Last Friday in an interview with Telemundo, he contradicted himself, saying he would be issuing an executive order on DACA, then saying instead it was a bill that would “give them a road to citizenship.” The White House followed up with a statement saying Trump supports a legislative solution for DACA, potentially including citizenship, but not “amnesty.”

Then on Tuesday in a Rose Garden news conference, Trump said he’s working on DACA “because we want to make people happy.”

“We’ll be taking care of people from DACA in a very Republican way,” he said. “I’ve spoken to many Republicans, and some would like to leave it out, but, really, they understand that it’s the right thing to do.”


In 2017, then-Attorney General Jeff Sessions declared DACA unconstitutional, and lower courts issued orders that froze the program while the Trump administration appealed directly to the Supreme Court.

The administration was required to renew existing DACA cases, but has blocked tens of thousands from applying for DACA for the first time who became eligible once they turned 15.

In a statement published the day after the ruling, USCIS deputy director for policy Joseph Edlow said that the decision “merely delays the President’s lawful ability to end the illegal Deferred Action for Childhood Arrivals amnesty program.”

In early July, Democratic senators wrote to Ken Cuccinelli, the acting deputy Homeland Security secretary, demanding USCIS take down the statement from its website, including the “egregiously false claim” that the Supreme Court ruling “‘has no basis in law'” which they wrote “can only be read as a threat that USCIS will not comply with the Court’s order.” Cuccinelli has not responded, said Maria McElwain, a spokeswoman for Sen. Richard Blumenthal, D-Conn., one of the letter’s authors.

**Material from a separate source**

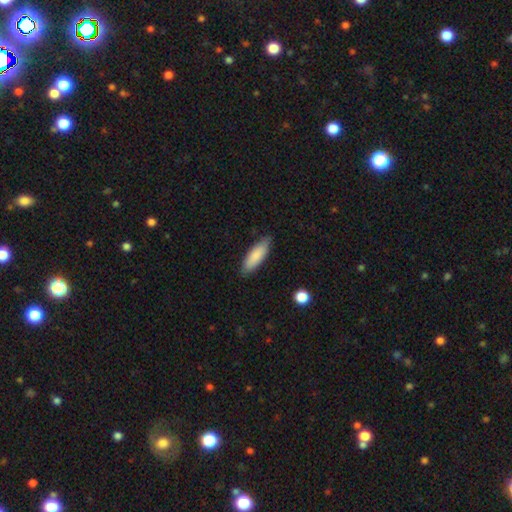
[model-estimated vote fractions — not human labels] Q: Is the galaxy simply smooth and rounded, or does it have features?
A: smooth — 85%.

“We should not need to tell you that defying the Supreme Court is completely unacceptable,” the senators wrote.

According to historians, a president defying the court has little precedent.


Only a few cases come close. President Abraham Lincoln suspended habeas corpus to try to foil a potential takeover of Maryland’s government by Confederates, and when Chief Justice Roger B. Taney ruled only Congress could suspend the writ, Lincoln defied the court, scholars say (others dispute that reading).

Before that, when the court sided with Native Americans in Georgia against white settlers who tried to kick them off their lands, President Andrew Jackson – infamous in his ruthless treatment of Native Americans – showed no eagerness to threaten the state into compliance, according to the historical record. But he ultimately acknowledged the court’s authority.

With Congress eager to avoid the long-festering issue of immigration reform, the ultimate decision on DACA may come on Election Day.

Former Vice President Joe Biden, Trump’s presumptive Democratic opponent, has pledged to make DACA permanent on “Day One” of his potential administration, and to shield their families from removal as well.